* About this task
The answer must be an exact copy of every entry, with no pictures in it.

* Task material
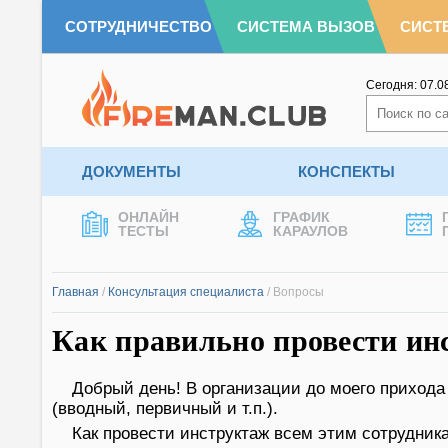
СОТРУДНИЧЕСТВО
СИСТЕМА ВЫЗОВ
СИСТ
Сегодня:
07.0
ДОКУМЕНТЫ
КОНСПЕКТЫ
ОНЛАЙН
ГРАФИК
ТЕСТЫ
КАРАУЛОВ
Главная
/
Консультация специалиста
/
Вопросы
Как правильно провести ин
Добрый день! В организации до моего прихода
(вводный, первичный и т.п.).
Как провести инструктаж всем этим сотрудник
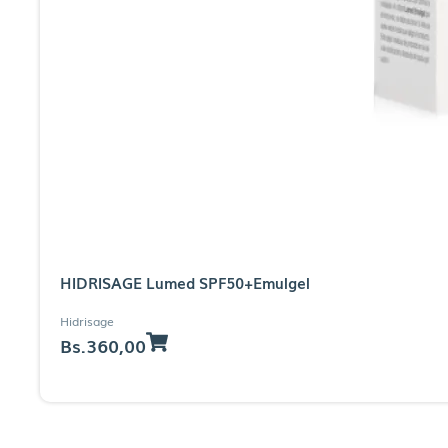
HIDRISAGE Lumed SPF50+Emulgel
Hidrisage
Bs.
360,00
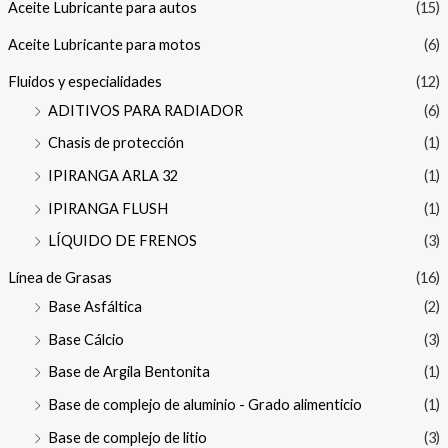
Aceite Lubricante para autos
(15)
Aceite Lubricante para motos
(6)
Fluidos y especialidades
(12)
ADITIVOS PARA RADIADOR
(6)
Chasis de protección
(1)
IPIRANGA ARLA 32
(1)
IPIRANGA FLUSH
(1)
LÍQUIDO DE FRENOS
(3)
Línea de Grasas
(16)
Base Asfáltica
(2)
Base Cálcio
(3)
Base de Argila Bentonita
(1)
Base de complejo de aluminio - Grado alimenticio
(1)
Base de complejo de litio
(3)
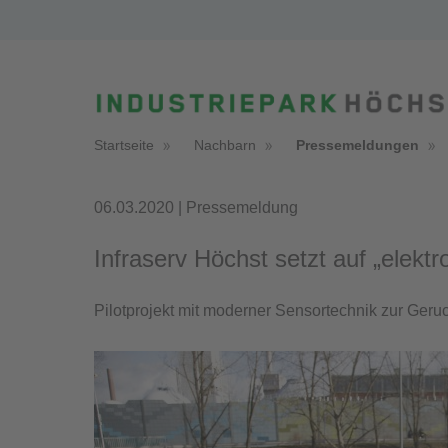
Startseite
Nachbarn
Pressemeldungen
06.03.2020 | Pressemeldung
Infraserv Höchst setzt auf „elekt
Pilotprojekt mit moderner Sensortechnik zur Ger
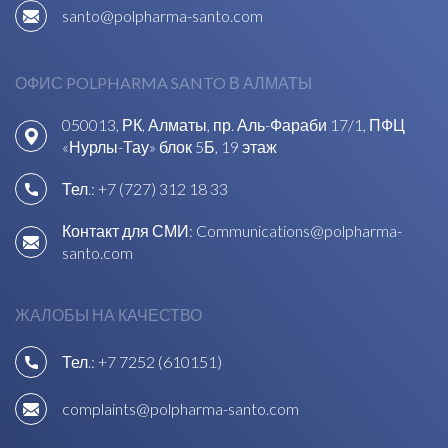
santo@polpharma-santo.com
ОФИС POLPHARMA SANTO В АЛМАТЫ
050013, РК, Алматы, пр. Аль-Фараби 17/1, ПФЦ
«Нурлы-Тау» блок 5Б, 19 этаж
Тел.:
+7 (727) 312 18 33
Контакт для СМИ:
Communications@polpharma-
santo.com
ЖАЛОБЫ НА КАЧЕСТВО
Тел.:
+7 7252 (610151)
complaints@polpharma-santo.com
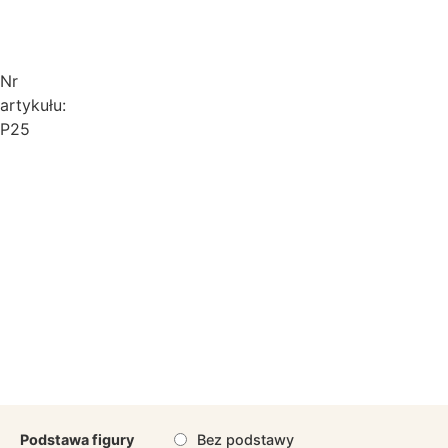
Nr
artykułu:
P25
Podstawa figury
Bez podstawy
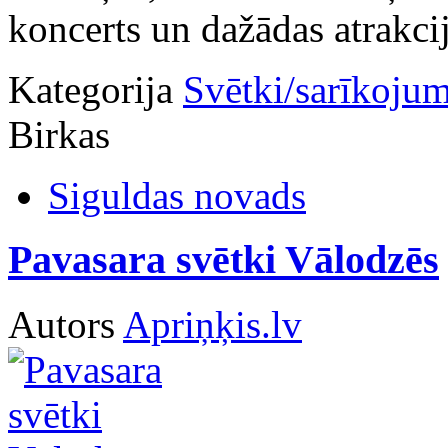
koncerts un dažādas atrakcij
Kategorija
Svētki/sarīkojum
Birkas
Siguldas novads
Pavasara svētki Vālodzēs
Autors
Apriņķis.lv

* Expected output
СОТРУДНИЧЕСТВО
СИСТЕМА ВЫЗОВ
СИСТ
Сегодня:
07.0
ДОКУМЕНТЫ
КОНСПЕКТЫ
ОНЛАЙН
ГРАФИК
ТЕСТЫ
КАРАУЛОВ
Главная
/
Консультация специалиста
/
Вопросы
Как правильно провести ин
Добрый день! В организации до моего прихода
(вводный, первичный и т.п.).
Как провести инструктаж всем этим сотрудник
HIDRISAGE Lumed SPF50+Emulgel
Hidrisage
Bs.
360,00
Aceite Lubricante para autos
(15)
Aceite Lubricante para motos
(6)
Fluidos y especialidades
(12)
ADITIVOS PARA RADIADOR
(6)
Chasis de protección
(1)
IPIRANGA ARLA 32
(1)
IPIRANGA FLUSH
(1)
LÍQUIDO DE FRENOS
(3)
Línea de Grasas
(16)
Base Asfáltica
(2)
Base Cálcio
(3)
Base de Argila Bentonita
(1)
Base de complejo de aluminio - Grado alimenticio
(1)
Base de complejo de litio
(3)
Startseite
Nachbarn
Pressemeldungen
06.03.2020 | Pressemeldung
Infraserv Höchst setzt auf „elekt
Pilotprojekt mit moderner Sensortechnik zur Ger
santo@polpharma-santo.com
ОФИС POLPHARMA SANTO В АЛМАТЫ
050013, РК, Алматы, пр. Аль-Фараби 17/1, ПФЦ
«Нурлы-Тау» блок 5Б, 19 этаж
Тел.:
+7 (727) 312 18 33
Контакт для СМИ:
Communications@polpharma-
santo.com
ЖАЛОБЫ НА КАЧЕСТВО
Тел.:
+7 7252 (610151)
complaints@polpharma-santo.com
Nr
artykułu:
P25
Podstawa figury
Bez podstawy
koncerts un dažādas atrakcij
Kategorija
Svētki/sarīkojum
Birkas
Siguldas novads
Pavasara svētki Vālodzēs
Autors
Apriņķis.lv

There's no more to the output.